El chubasco caído poco antes de la hora de inicio remitió y la procesión se puso en movimiento minutos antes de las nueve desde la plaza de Carlos Lobo. Al frente marchaban tres franciscanos seglares seguidos de la banda de tambores y timbales de la cofradía, dos hileras de cofrades, en su mayoría descalzos, ataviados con túnica blanca, capirote y cíngulo verde, y el paso, sobre un carro con peana y escoltado por miembros de la Asociación Lepanto de Veteranos de la Armada.

Cerraban la procesión Ángel Llano, párroco de San Antonio de Padua, sede de la cofradía, dos seglares y un grupo de fieles, en su mayoría mujeres. Como novedad, los faroles eran eléctricos, tanto los de mano como los que instalados sobre el trono iluminaban el paso, una talla en madera de reducido tamaño obra de la imaginería castellana de Madrid en los años sesenta.

La imagen de Jesús de Medinaceli representa el episodio bíblico en el que es conducido camino del juicio ante Poncio Pilatos. Según describen los Evangelios, tras la Última Cena, Él y sus discípulos se dirigieron al Huerto de los Olivos, en Getsemaní, al este de Jerusalén. Una vez allí es identificado por sus captores al recibir el Beso de Judas, una señal convenida, símbolo de su traición, y prendido por la policía del Sanedrín, el tribunal judío que se reúne en las casas del sumo sacerdote, que le conducirá ante distintas instancias que debatirán su enjuiciamiento. En medio del proceso se producen diversas torturas y burlas y finalmente es exhibido en lastimoso estado ante la multitud, a la que Poncio Pilatos ofrece la posibilidad de perdonarlo a él o al ladrón Barrabás, con el resultado conocido.

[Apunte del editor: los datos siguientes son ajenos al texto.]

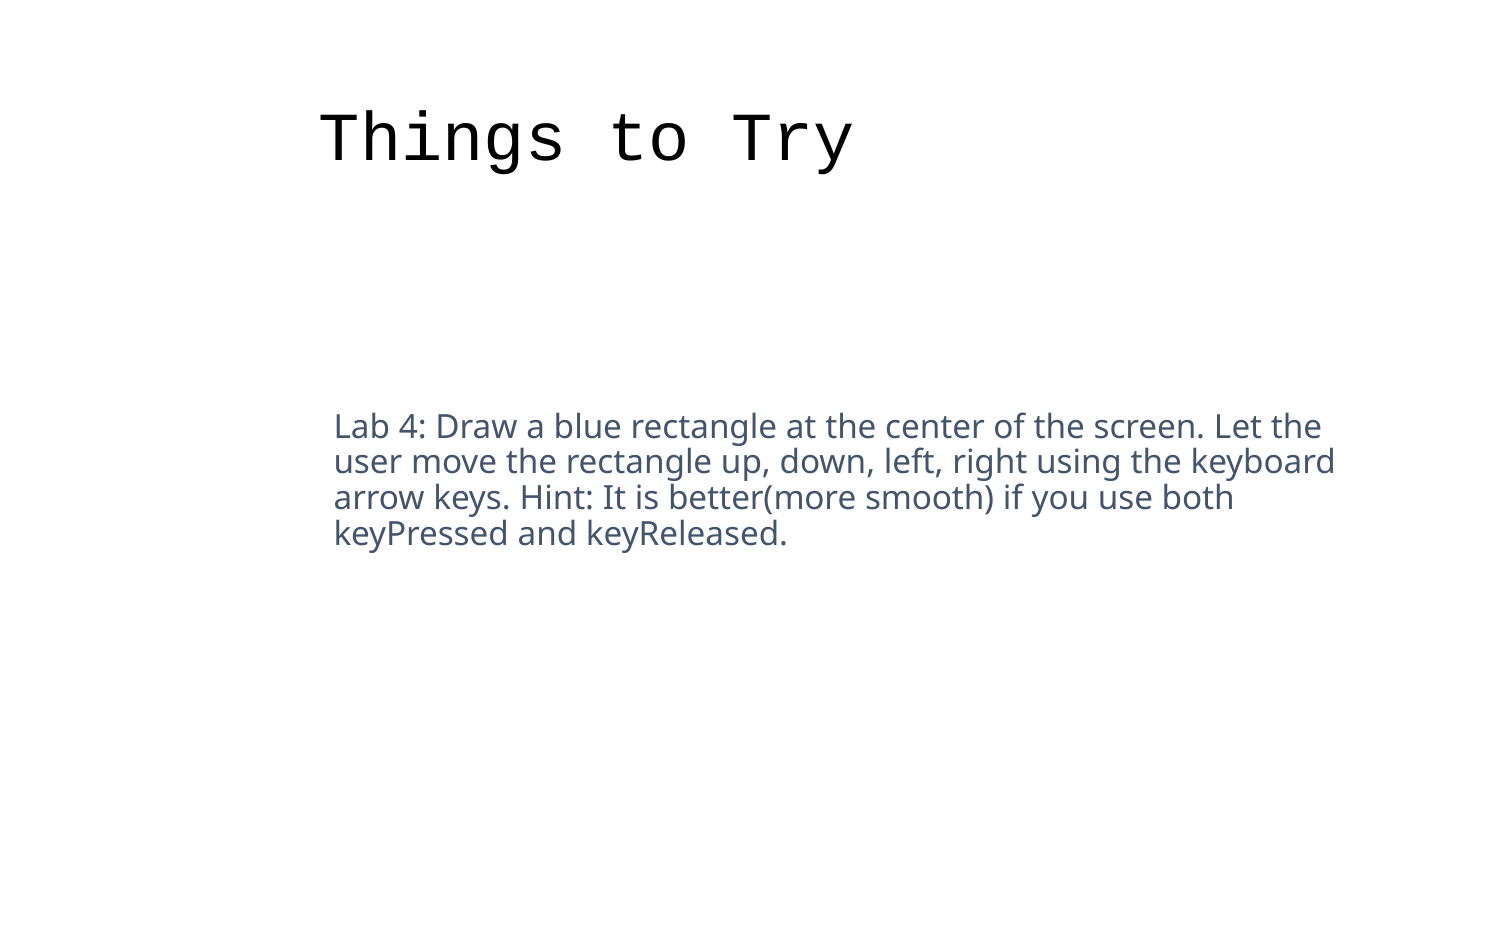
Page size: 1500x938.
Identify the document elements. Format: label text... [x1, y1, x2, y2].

list Lab 4: Draw a blue rectangle at the center of the screen. Let the user move the rectangle up, down, left, right using the keyboard arrow keys. Hint: It is better(more smooth) if you use both keyPressed and keyReleased. [318, 191, 1416, 823]
title Things to Try [319, 85, 1416, 176]
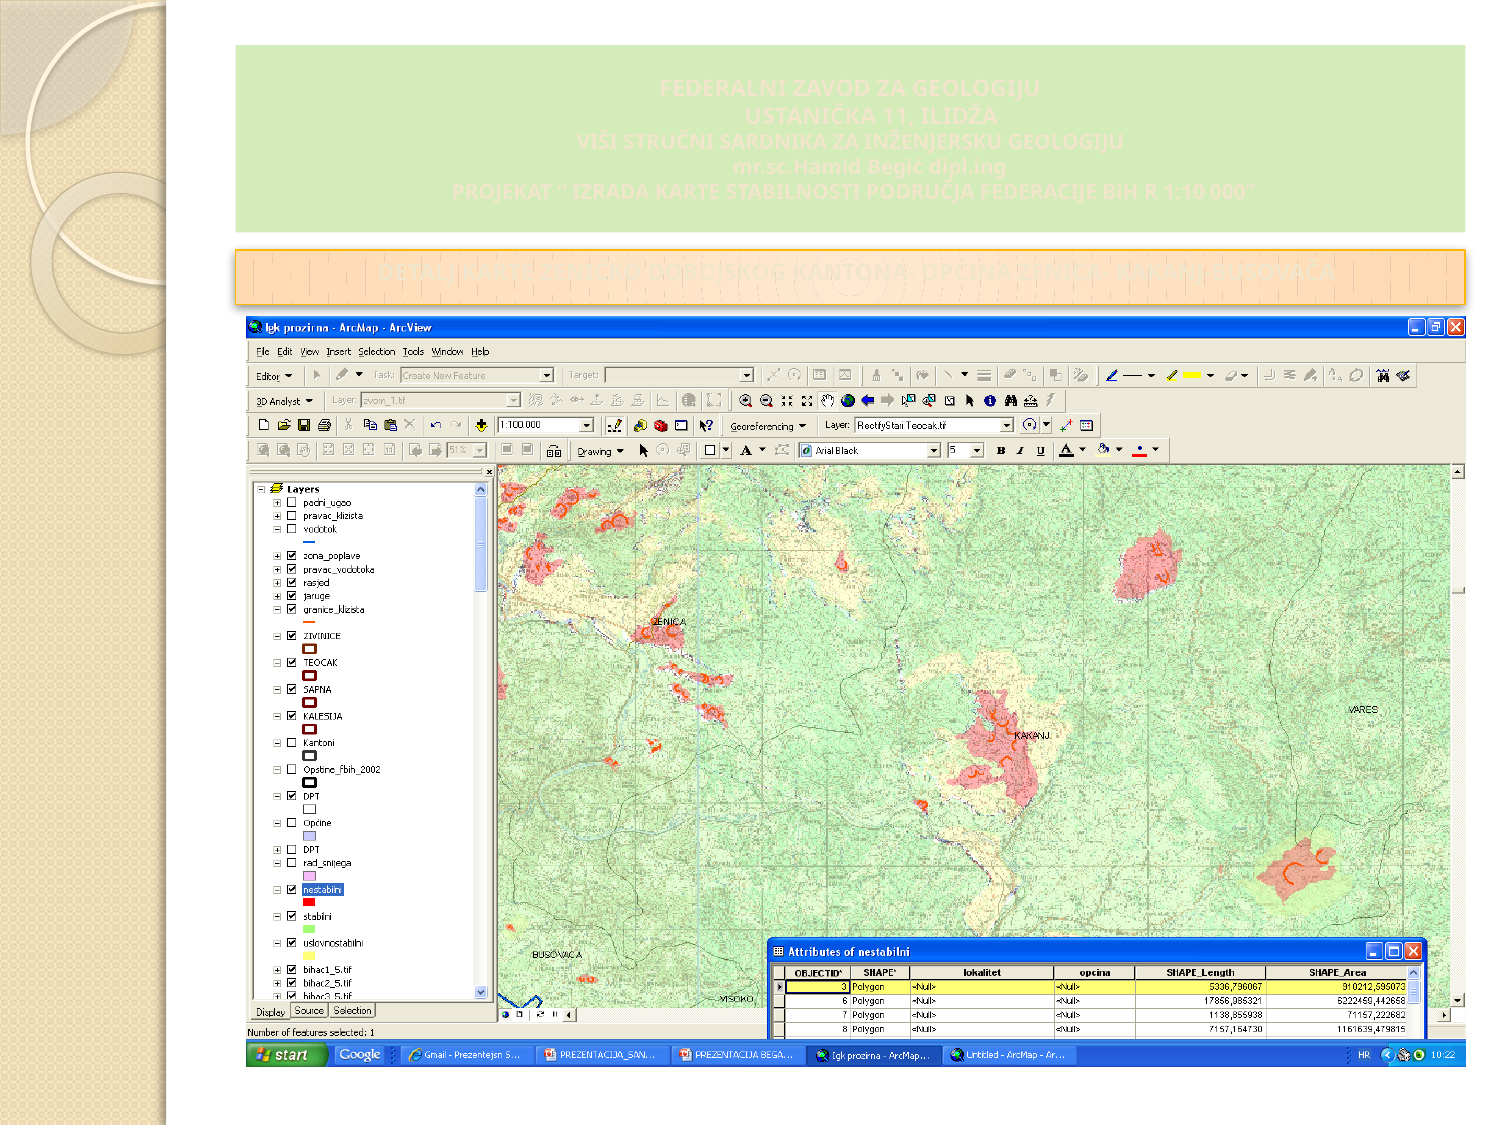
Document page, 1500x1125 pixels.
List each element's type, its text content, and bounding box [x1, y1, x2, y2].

list DETALJ KARTE ZENIČKO DOBOJSKOG KANTONA- OPĆINA ZENICA- KAKANJ-BUSOVAČA [235, 249, 1466, 305]
title FEDERALNI ZAVOD ZA GEOLOGIJU USTANIČKA 11, ILIDŽA VIŠI STRUČNI SARDNIKA ZA INŽENJERSKU GEOLOGIJU mr.sc.Hamid Begić dipl.ing PROJEKAT “ IZRADA KARTE STABILNOSTI PODRUČJA FEDERACIJE BiH R 1:10 000” [235, 45, 1466, 233]
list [245, 316, 1466, 1067]
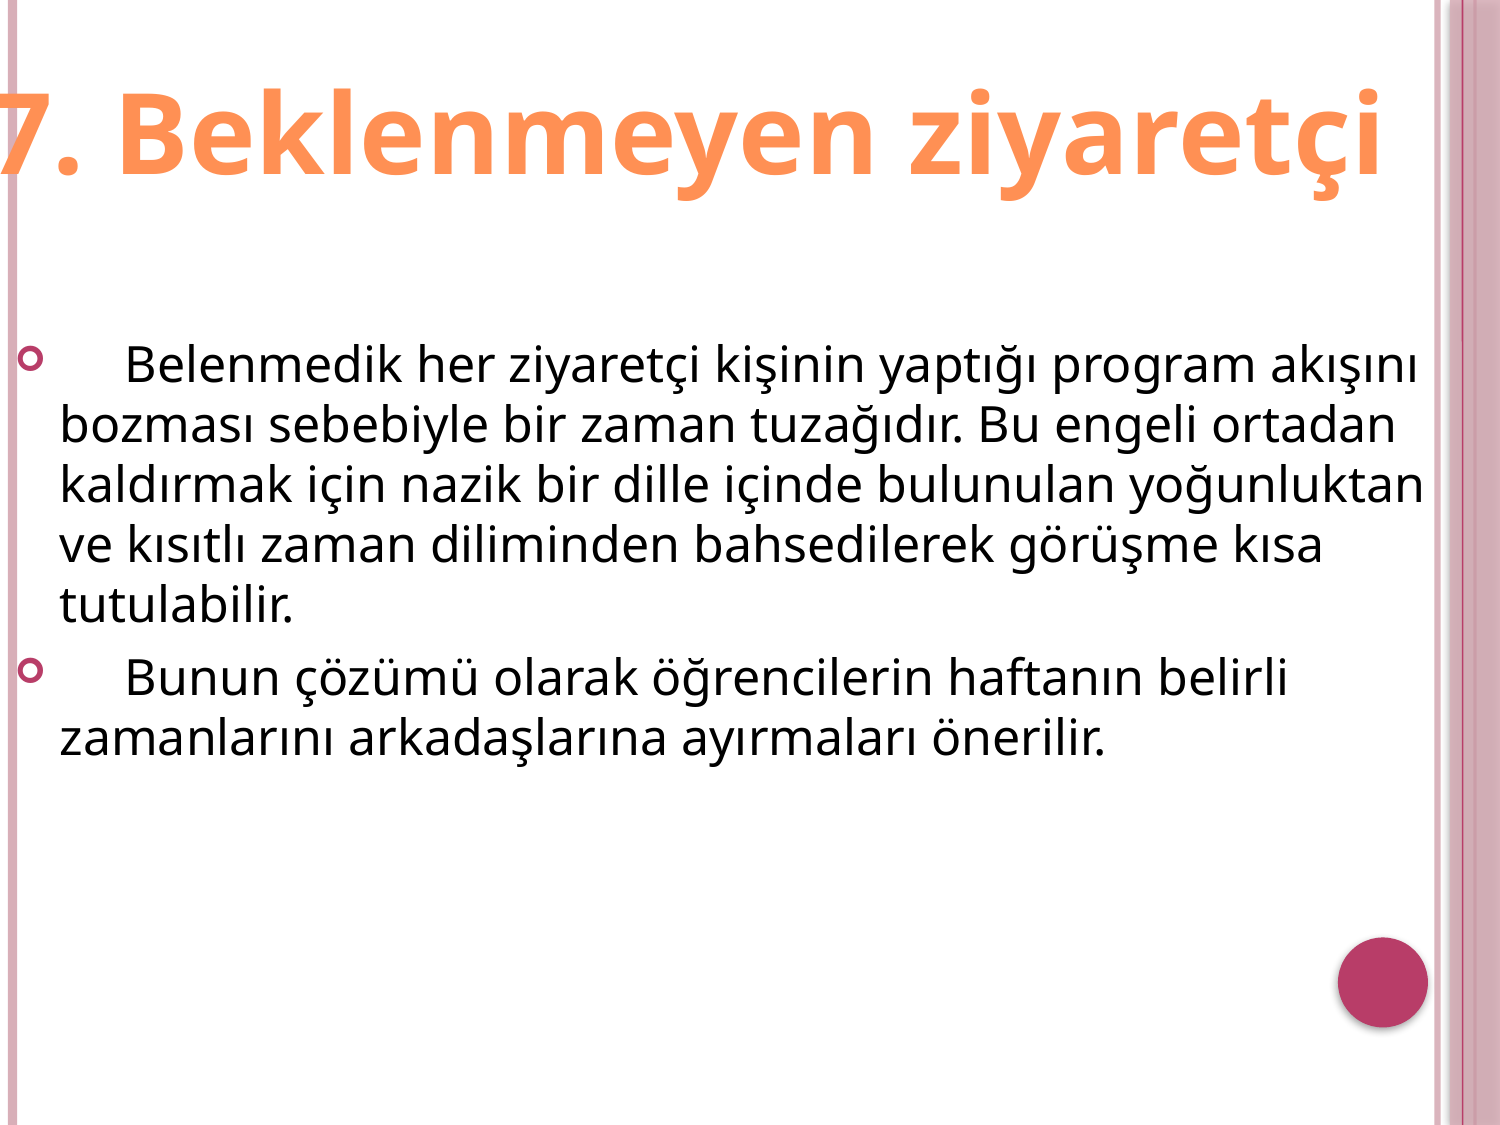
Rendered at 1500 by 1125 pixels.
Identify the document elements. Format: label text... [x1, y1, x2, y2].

list Belenmedik her ziyaretçi kişinin yaptığı program akışını bozması sebebiyle bir zaman tuzağıdır. Bu engeli ortadan kaldırmak için nazik bir dille içinde bulunulan yoğunluktan ve kısıtlı zaman diliminden bahsedilerek görüşme kısa tutulabilir. Bunun çözümü olarak öğrencilerin haftanın belirli zamanlarını arkadaşlarına ayırmaları önerilir. [0, 325, 1442, 1125]
text_box 7. Beklenmeyen ziyaretçi [0, 54, 1402, 205]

Maniatado, soportando la corona de espinas, erguido, y en actitud hierática, como ajeno a todo cuanto ocurre a su alrededor, la imagen de El Cautivo dejar ver la profunda desolación de aquel momento. Por su rostro y cuello corren gotas y pequeños surcos producidos por la hematidrosis (sudar sangre) que sufrió en el Huerto de los Olivos.

La procesión continuó por las calles de La Ferrería, La Muralla, La Cámara, La Fruta y San Bernardo para, aproximadamente cincuenta minutos después de la salida, regresar al punto de partida. Una vez en el interior del templo se rezó un Credo y se leyeron textos bíblicos, para concluir con el cántico de la 'Oración marinera', entonada por miembros de la Asociación Lepanto de Veteranos de la Armada.

Nuestro Padre Jesús de la Esperanza volverá a procesionar el viernes en el Santo Entierro y el sábado en la Resurrección.